Monks: The Transatlantic Feedback: Obscure Band Has Local Connection

By Brian Miller

Published on November 04, 2008 at 11:26pm

Some musical footnotes remain just that for good reason. Rough contemporaries of the recently reunited Sonics, the Monks were a German-managed American band of ex-GIs during the mid-'60s with a similar fuzzed-out, torn-speaker-cone sound. They were Bauhaus primitives, molded by a pair of German ad men in a relationship that suggests Brian Epstein and the Beatles (only with less talent on both sides of the equation).

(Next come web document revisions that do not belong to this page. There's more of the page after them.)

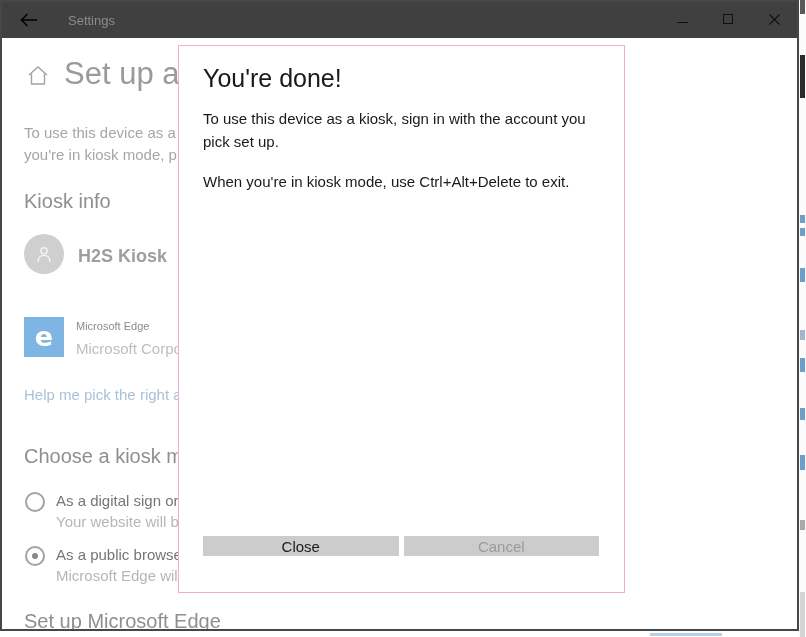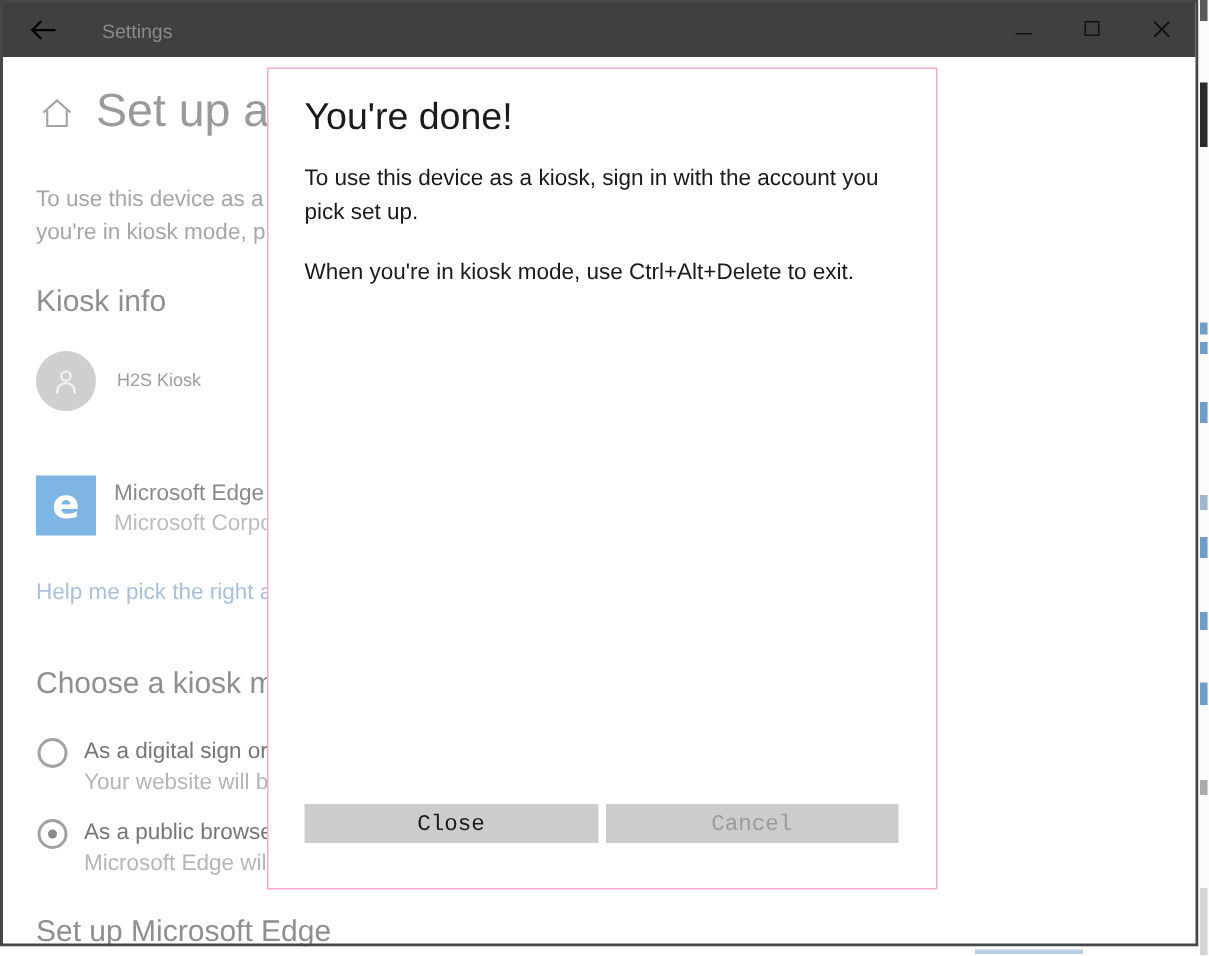--- a/index.html
+++ b/index.html
@@ -34,7 +34,7 @@
     white-space:nowrap; }
   .avatar { position:absolute; left:24px; top:234px; width:40px; height:40px;
     border-radius:50%; background:#cfcfcf; display:flex; align-items:center; justify-content:center; }
-  .account-name { position:absolute; left:78px; top:246px; font-size:12px; color:#9e9e9e; }
+  .account-name { position:absolute; left:78px; top:246px; font-size:18px; color:#9e9e9e;font-weight:bold; }
   .edge-tile { position:absolute; left:24px; top:317px; width:40px; height:40px;
     background:#7fb5e3; display:flex; align-items:center; justify-content:center; }
   .edge-glyph { color:#ffffff; font-size:27px; font-weight:bold; line-height:1;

For attention, yes, they performed in robes and had tonsures shaved on their scalps. (Das ist gänzlich verrukt!) Decades later, their 1966 Black Monk Time was reissued as part of the "Krautrock" revival, which I hope was meant as kitsch. (Local label Light in the Attic will release more Monks next year.) The five surviving group members shown in the film include Dave Day of Renton (now deceased); all genially reflect here on their 15 minutes of fame while preparing for a reunion show—where else?—in Germany. None of the Monks seem to have entertained Beatlesque fantasies of world domination; surprisingly raw German TV concert footage instead makes them seem like forgotten grandfathers of punk. This documentary preaches to the pews in a deservedly small church, but those pews are apparently still full of devout worshippers.